● **Exercise requirements**: Extract every line from the records below that contains the word "right".

● **People photos with keypoints**:
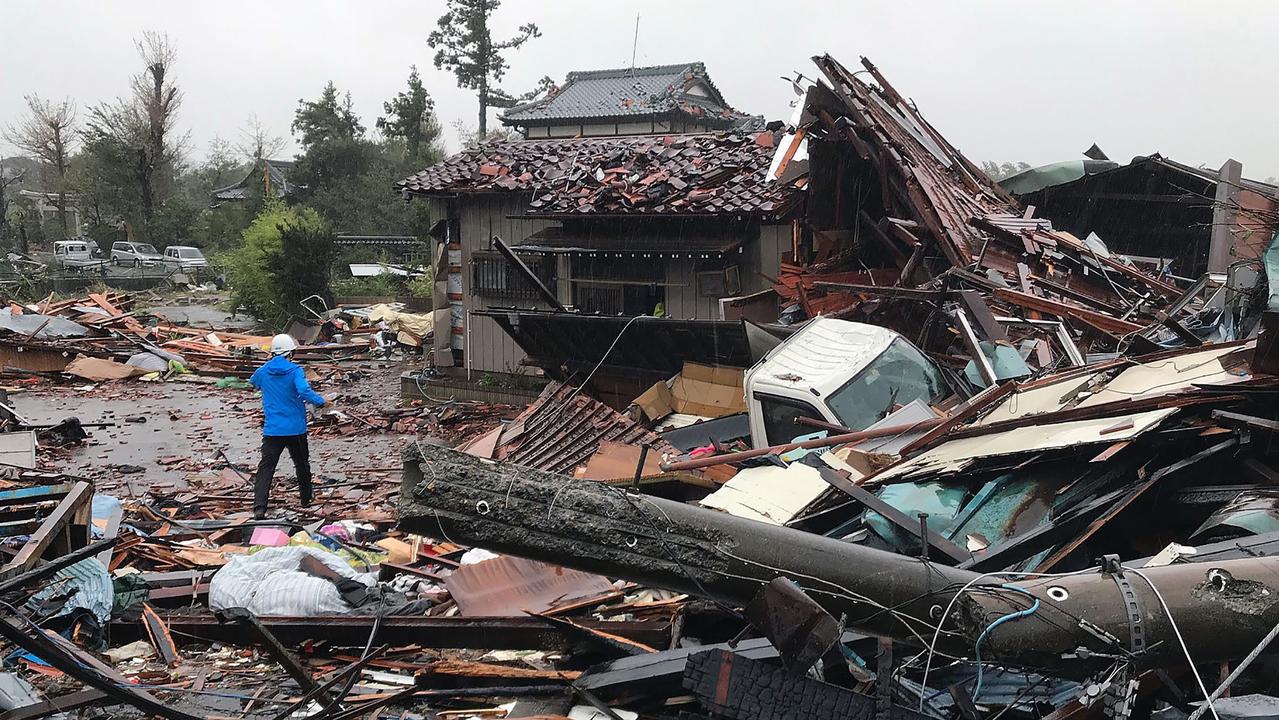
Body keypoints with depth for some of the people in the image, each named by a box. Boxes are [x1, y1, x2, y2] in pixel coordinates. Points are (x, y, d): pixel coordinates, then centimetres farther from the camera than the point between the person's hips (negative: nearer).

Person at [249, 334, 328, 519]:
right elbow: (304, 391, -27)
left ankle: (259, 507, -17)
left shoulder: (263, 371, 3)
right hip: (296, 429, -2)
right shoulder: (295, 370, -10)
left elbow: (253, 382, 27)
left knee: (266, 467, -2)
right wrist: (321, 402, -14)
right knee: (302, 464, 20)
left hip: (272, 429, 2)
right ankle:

● **Solution for this task**:
right elbow: (304, 391, -27)
right hip: (296, 429, -2)
right shoulder: (295, 370, -10)
right wrist: (321, 402, -14)
right knee: (302, 464, 20)
right ankle:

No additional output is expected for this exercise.